Exercise details.
All entries below need to be written out exactly, but without their pictures.

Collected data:
BEGIN
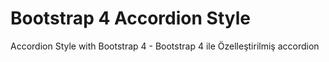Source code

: # Bootstrap 4 Accordion Style
Accordion Style with Bootstrap 4 - Bootstrap 4 ile Özelleştirilmiş accordion
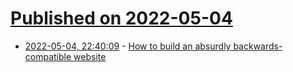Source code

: # [Published on 2022-05-04](index.md)

* [2022-05-04, 22:40:09](https://news.ycombinator.com/item?id=31266804) - [How to build an absurdly backwards-compatible website](https://flower.codes/2022/03/23/backwards-compatibility.html)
END
Solution to the exercise.
Source code

: # Bootstrap 4 Accordion Style
Accordion Style with Bootstrap 4 - Bootstrap 4 ile Özelleştirilmiş accordion
Source code

: # [Published on 2022-05-04](index.md)

* [2022-05-04, 22:40:09](https://news.ycombinator.com/item?id=31266804) - [How to build an absurdly backwards-compatible website](https://flower.codes/2022/03/23/backwards-compatibility.html)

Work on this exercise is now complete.